With the release of the new FamilySearch.org website, many are asking where the International Genealogical Index (IGI) went. To understand where it went, you first need to understand what it is and where it came from. This whole week I have been addressed the what, when, whence, why, and where of the IGI.
Why was the IGI?
Elizabeth L. Nichols (retired FamilySearch employee and IGI expert) explained that the International Genealogical Index was
…created and published primarily to assist members of The Church of Jesus Christ of Latter-day Saints (LDS) to identify their ancestors and other relatives for the purposes of verifying whether temple ordinances have already been completed for them and to further their research into their ancestral lines.1
As I mentioned previously, I think the original, idealized objective of the IGI was the creation of one individual entry for each person who had ever lived and one marriage entry for each couple that had ever wed. Consequently, it is an index of individuals and couples rather than an index to original records.
Over time the value of the file to the general public was recognized and in 1981 it was renamed the International Genealogical Index.2 However, the purpose of the IGI did not change. And the Church continued trying to avoid adding duplicates. As you will see momentarily, this compromised its value to the general public.

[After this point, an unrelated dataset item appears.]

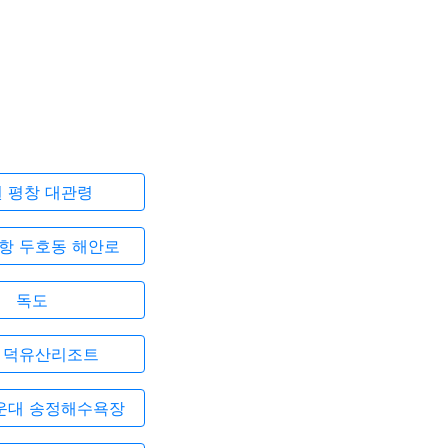
 평창 대관령
항 두호동 해안로
독도
 덕유산리조트
운대 송정해수욕장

“Extracted records…that were duplicates of patron-submitted entries [were] not added to the IGI,” wrote Nichols.3 “If an entry was already in the file through another source, the duplicate entry from the extraction program was not added.”4
Let’s look at an example. Twenty people in Batch C 2286-2 named Bull were extracted from the parish records. The detail below from the Parish Printout (dated 1977) shows 12 of them:5
Search Batch C022862 for surname Bull and it shows the IGI contains but 11 of the 20. (See the illustration on the right. Just for the heck of it, on the left I’ve also shown the results of the same search on the new FamilySearch.org website. And you thought you could no longer do batch number searches! Pish, posh! But I’m getting ahead of myself…)
Compare the IGI with the Parish Printout and you will find these are the 9 entries missing in the IGI:
|BULL||CHR||29 SEP 1549||MICHAHELL||S*|
|BULL||CHR||1 SEP 1550||WILLIA||S*|
|BULL||CHR||21 DEC 1559||RAPHE||S||WILLIA BULL|
|BULL||CHR||29 JAN 1580||ANTHONIE||S||WM BULL|
|BULL||CHR||29 JAN 1580||ANTHONY||S||WILLIM BULL|
|BULL||CHR||19 DEC 1581||ANNE||D||WILLM BULL|
|BULL||CHR||8 JAN 1582||ELIZABETHE||D||WILLM BULL|
|BULL||CHR||4 JAN 1584||WYLLM||S||WYLLM BULL|
|BULL||CHR||24 JUN 1593||ANNE||D||MICHAELL BULL|
Why are they missing? An IGI search in Warwick County, England for these entries shows matching member submissions already existed. (Click the Given name to see the IGI entry.)
|BULL||CHR||29 SEP 1549||MYCHAHELL||M|
|BULL||CHR||1 SEP 1550||WILLIAM||M|
|BULL||CHR||21 DEC 1559||RAPHE||M||WILLIAM|
|BULL||CHR||29 JAN 1581||ANTHONY||M||WM|
|BULL||CHR||19 DEC 1581||ANNE||F||WM.|
|BULL||CHR||8 JAN 1583||ELIZABETH||F||WM.|
|BULL||CHR||4 JAN 1585||WILLIAM||M||WM|
|BULL||CHR||24 JUN 1593||ANNE||F||MICHAELL|
These were all part of member submission batch 7526216, which I think means it was received in 1975. The Parish Printout indicates the extraction batch was not processed until 1977. To avoid adding duplicates to the IGI, these entries from the extraction batch were discarded. And that’s no bull…
(Come on; with that surname, you can’t tell me you didn’t know a bad pun wasn’t coming sometime!)
Tomorrow: “Where is the IGI?” Actually, I’m behind schedule. You may not see the article until next week.
1. Elizabeth L. Nichols, “The International Genealogical Index (IGI), 1993 Edition : Part I,” Federation of Genealogical Societies Forum, Spring 1994, 5-10.
3. Elizabeth L. Nichols, “The International Genealogical Index 1992 Edition : Part 2: More about Temple Records,” Genealogists’ Magazine 24 (December 1993): 352.
4. Elizabeth L. Nichols, “International Genealogical Index (IGI), 1993 Edition—Part IV,” Federation of Genealogical Societies Forum, Fall 1994, 6.
5. You were probably hoping for a citation to the parish printout here. So was I. But I ran out of time. No matter. How I found it is fodder for a future article. Don’t let me forget.